Back to Break It Down
Break It Down

Database Indexing: Why Your Queries Are Slow (Library Edition)

Qentium TeamNov 30, 20245 min read

Imagine a library with 10 million books and no catalog system. No index, no author listing, no subject categories. Just shelves upon shelves of unsorted books.

Want to find all books by Gabriel García Márquez? Better start reading.

That's your database without indexes.

The Bookshelf Analogy

Full Table Scan: The Worst-Case Scenario

Without an index, finding a specific book means checking every single book in the library. In database terms, this is called a "full table scan." It's slow, inefficient, and painful.

The Index: A Sorted Catalog

An index is like a card catalog, sorted by author, title, or subject. You look up "García Márquez," find the card, and it tells you exactly which shelf and row to go to.

In database terms, the index stores the values you're searching for, along with pointers to the actual data rows. Instead of scanning millions of rows, the database scans the index—which is much smaller and sorted.

How Indexes Work

The B-Tree: The Gold Standard

Most databases use B-tree indexes (the "B" stands for "balanced"). Think of it like a sorted array that lets you find things quickly.

  • **Root:** The top of the tree. Starts your search.
  • **Branches:** Intermediate nodes that narrow down your search.
  • **Leaves:** The bottom level. Contains the actual values and pointers to data.

The magic of B-trees is that they're balanced. No matter how much data you add, the search always takes the same number of steps. It's O(log n)—fast.

Hash Indexes: The Quick Lookup

For exact matches, hash indexes are faster. Think of it like a dictionary: you look up a word, and it gives you the definition instantly.

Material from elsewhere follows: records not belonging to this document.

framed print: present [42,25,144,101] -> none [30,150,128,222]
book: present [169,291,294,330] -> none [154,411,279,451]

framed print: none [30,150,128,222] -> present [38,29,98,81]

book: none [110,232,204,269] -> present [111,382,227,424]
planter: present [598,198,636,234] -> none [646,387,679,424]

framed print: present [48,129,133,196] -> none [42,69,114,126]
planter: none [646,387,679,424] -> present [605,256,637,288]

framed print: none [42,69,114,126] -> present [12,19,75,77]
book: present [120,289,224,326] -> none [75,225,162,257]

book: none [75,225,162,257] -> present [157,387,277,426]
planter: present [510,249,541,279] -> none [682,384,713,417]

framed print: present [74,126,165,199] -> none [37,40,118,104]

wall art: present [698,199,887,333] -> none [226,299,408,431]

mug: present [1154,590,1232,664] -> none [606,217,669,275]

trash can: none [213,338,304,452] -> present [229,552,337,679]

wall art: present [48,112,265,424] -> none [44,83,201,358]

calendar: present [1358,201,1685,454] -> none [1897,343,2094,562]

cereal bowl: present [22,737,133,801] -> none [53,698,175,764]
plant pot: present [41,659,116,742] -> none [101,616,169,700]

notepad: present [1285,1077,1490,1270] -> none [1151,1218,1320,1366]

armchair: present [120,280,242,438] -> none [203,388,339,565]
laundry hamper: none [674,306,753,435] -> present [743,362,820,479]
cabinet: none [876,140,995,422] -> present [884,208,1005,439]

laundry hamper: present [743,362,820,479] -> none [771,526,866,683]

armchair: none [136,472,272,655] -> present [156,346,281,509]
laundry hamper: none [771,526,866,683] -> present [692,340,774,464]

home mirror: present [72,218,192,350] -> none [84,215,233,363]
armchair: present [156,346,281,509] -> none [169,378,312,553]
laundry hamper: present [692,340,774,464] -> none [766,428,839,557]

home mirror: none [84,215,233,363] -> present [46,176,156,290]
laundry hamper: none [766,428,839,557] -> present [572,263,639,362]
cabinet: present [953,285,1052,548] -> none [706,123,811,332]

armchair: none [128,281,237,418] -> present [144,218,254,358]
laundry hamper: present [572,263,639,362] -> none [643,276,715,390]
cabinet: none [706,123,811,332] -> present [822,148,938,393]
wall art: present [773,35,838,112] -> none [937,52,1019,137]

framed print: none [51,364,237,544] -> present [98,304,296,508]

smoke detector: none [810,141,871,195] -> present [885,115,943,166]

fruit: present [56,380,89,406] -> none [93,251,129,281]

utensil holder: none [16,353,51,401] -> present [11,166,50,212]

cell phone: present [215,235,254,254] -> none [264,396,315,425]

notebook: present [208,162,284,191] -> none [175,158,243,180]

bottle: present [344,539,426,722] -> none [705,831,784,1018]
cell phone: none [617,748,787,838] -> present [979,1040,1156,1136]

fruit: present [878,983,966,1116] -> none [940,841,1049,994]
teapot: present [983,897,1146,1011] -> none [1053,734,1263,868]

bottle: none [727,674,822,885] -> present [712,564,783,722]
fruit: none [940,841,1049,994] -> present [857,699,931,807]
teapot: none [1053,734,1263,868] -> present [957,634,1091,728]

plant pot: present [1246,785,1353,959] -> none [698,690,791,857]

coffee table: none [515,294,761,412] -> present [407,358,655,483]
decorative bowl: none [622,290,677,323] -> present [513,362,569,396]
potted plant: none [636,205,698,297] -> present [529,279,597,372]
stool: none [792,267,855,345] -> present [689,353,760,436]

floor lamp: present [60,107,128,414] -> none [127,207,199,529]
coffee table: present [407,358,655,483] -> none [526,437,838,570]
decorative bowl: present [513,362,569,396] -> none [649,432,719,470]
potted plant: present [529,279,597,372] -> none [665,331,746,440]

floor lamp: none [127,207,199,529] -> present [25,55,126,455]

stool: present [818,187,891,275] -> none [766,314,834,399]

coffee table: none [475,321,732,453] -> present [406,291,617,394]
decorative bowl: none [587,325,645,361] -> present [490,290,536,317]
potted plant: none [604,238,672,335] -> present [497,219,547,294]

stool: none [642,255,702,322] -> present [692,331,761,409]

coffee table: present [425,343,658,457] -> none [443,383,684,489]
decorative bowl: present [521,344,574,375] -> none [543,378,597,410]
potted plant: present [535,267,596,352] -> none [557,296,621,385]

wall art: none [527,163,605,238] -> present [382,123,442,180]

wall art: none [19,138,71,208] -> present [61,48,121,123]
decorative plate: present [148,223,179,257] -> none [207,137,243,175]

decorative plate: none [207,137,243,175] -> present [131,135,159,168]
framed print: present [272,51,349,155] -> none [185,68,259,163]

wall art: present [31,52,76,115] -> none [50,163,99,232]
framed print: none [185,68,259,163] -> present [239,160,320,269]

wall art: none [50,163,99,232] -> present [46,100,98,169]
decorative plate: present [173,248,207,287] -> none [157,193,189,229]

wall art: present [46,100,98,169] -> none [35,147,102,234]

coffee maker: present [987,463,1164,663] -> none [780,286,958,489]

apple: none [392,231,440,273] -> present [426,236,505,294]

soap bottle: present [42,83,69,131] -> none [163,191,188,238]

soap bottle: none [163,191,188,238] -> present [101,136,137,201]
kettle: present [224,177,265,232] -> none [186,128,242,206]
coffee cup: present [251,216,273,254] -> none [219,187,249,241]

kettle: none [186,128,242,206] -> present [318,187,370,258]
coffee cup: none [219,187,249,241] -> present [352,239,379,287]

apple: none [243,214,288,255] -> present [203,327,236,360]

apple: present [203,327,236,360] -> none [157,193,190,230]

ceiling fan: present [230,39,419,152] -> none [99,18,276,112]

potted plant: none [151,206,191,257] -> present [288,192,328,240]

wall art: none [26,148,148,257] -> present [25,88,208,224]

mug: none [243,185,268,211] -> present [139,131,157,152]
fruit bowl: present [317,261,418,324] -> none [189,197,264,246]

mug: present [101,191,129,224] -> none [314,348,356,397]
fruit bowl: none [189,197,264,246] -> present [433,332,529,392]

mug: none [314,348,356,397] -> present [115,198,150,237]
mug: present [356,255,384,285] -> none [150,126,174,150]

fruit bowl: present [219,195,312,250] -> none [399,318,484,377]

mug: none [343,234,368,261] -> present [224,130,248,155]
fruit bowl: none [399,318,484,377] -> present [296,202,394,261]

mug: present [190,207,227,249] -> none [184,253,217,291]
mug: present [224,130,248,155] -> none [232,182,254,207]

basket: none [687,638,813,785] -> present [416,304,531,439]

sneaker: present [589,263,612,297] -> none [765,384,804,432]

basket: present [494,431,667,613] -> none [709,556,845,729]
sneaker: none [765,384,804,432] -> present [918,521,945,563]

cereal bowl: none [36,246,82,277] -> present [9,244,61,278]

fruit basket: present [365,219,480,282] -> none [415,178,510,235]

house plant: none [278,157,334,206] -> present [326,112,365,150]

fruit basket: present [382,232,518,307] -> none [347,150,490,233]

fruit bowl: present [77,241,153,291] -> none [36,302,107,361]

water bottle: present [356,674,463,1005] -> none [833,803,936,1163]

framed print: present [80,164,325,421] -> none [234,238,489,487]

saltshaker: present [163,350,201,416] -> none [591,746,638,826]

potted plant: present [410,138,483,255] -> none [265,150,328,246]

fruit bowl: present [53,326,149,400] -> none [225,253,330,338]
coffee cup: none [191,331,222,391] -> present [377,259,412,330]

But hash indexes only work for exact matches. Can't do range queries ("find all books published between 2000 and 2010").

What Makes a Good Index

selectivity: The Unique Factor

An index on "gender" (M/F) is almost useless—it only splits data in half. An index on "email" is highly selective—each value is unique.

The more unique values, the better the index.

Column Order Matters

If you query by (last_name, first_name), a composite index on (last_name, first_name) works. But an index on just (first_name) won't help.

The Write Penalty

Every INSERT, UPDATE, or DELETE needs to update every relevant index. More indexes = slower writes.

It's a trade-off. But for read-heavy applications, it's usually worth it.

The Bottom Line

Indexes are the difference between "query takes 10 seconds" and "query takes 10 milliseconds."

Get them right, and your database flies. Get them wrong, and you're reading every book in the library.